*** Document section Section Begins ***

Illuminate Soho is 2 years old!

As part of our celebrations, read more as Lu and Ellie share the story of providing chaplaincy in nightlife industries… 

What is nightlife chaplaincy, and how did you start doing this work?
 
Ellie: For me, nightlife chaplaincy is being present and in the industry and being able to offer whatever support the people there need. It’s a ministry of presence. We spend time getting to know people, seeing if they need support, without an agenda other than to love them. The nightlife industry is a space that people think God doesn’t love and that He isn’t present because the church isn’t there. By extension they think God doesn’t love them and that makes me feel sad. I want to change that and to show people that God’s love is for them. 

Lu: I love the nightlife scene, nightclubs, dancing, the music – being in that space. And when I became a Christian I didn’t want to live a party lifestyle in the same way as I had done but I wanted to intertwine the new love I had for God with the love I had for the nightlife. And that’s where nightlife ministry was birthed. My years working with 24-7 Prayer in Ibiza further stirred my heart for the nightlife industry. And seeing God show his love and goodness to the people I met in Ibiza made me want to make a way for that to happen in London too. 

What aspects of your personal journey do you feel prepared you for this role?

Ellie: My first experience in the nightlife industry was on a clubbing holiday to Ibiza. I was the only Christian in the group and we went out together, and they would take drugs and I wouldn’t. I loved the music and the dancing and together we all had such a great time. And for the first time in my life, talking about my faith was so easy. We would sit and chat and they would ask me about my lifestyle and faith. The fact that I would be there with them and be so comfortable to live in my truth was really powerful to them. And I realised how natural it was, and I wanted to do this more. It’s a place that I love and love to be and yet can stand out as a Christian.

Lu: I feel like I have encountered so much of God’s love over the years, and I just want to share that with people.  Before I became a Christian, I was so captured by the love in Christians, wondering ‘what is it that they have? What are they filled with? Why are they such lovers of life and each other?’ And then I experienced God’s love for myself and now I just want to share that with others. Being able to strike up a conversation, take an interest in people’s lives, listen, pray with them – watching people experience God’s love and kindness through it – anyone can do that. Anyone can love the person in front of them…
 
Why do you think chaplaincy is important in the nightlife economy?

*** Document section Section Ends ***
*** Collected data Section Begins ***

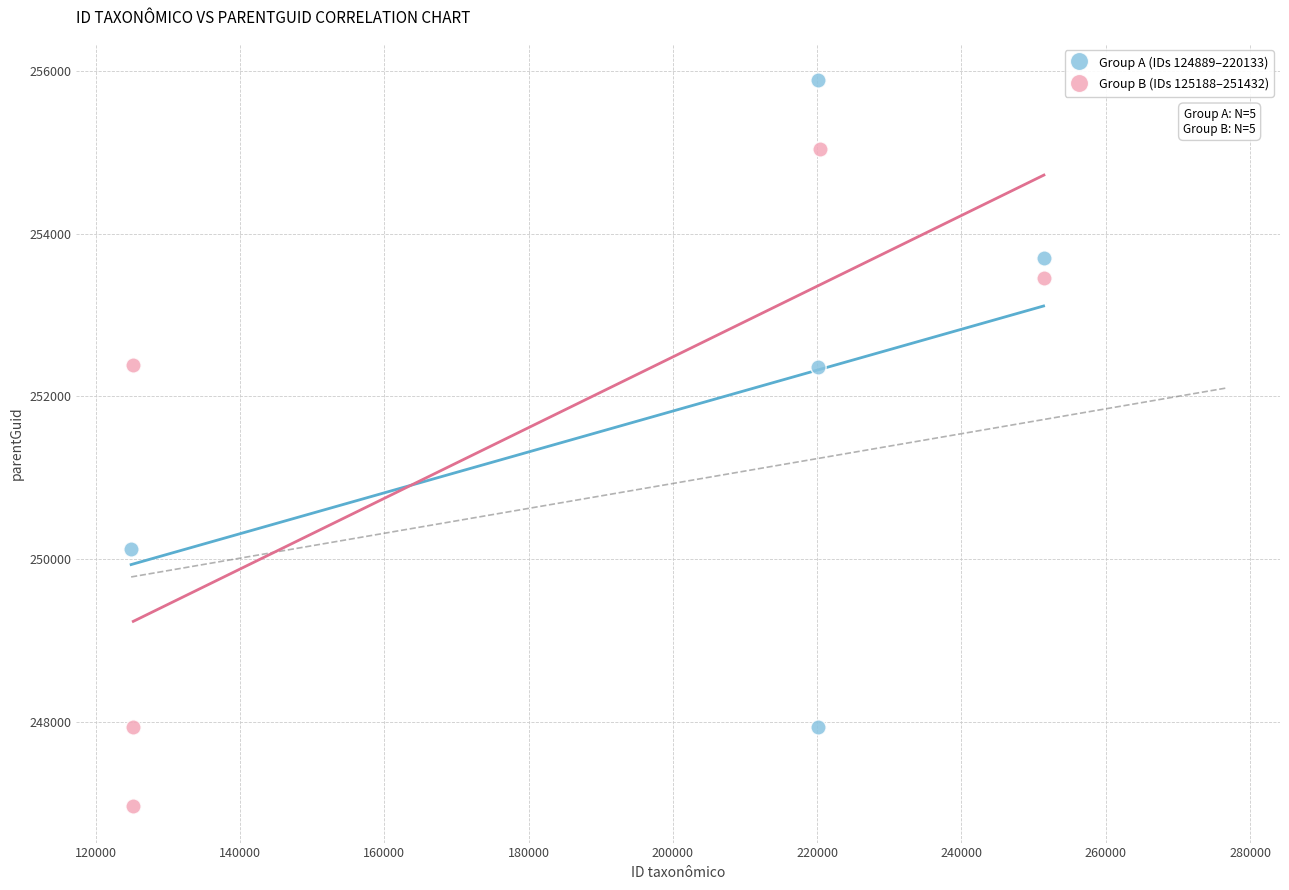

Which series contains the highest Y value?

Group A (IDs 124889–220133)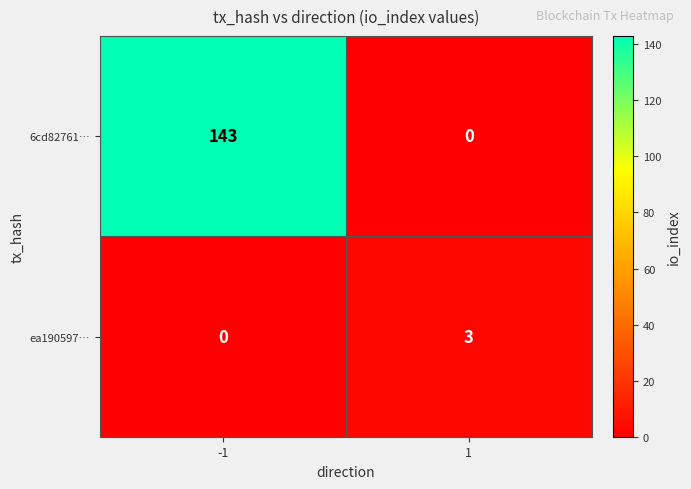

Rank the series by their average value, from lowest to highest.

ea190597…, 6cd82761…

*** Collected data Section Ends ***

▶ Things to do:
[a] In the interview about nightlife chaplaincy, where did Lu spend years working with 24-7 Prayer?
[b] Write out the stretch of the interview about nightlife chaplaincy from "What is nightlife" through "is for them.", word for word.
The lines above are separate material, apart from the interview about nightlife chaplaincy.

▶ Results by task:
[a] In Ibiza.

[b]
What is nightlife chaplaincy, and how did you start doing this work?
 
Ellie: For me, nightlife chaplaincy is being present and in the industry and being able to offer whatever support the people there need. It’s a ministry of presence. We spend time getting to know people, seeing if they need support, without an agenda other than to love them. The nightlife industry is a space that people think God doesn’t love and that He isn’t present because the church isn’t there. By extension they think God doesn’t love them and that makes me feel sad. I want to change that and to show people that God’s love is for them.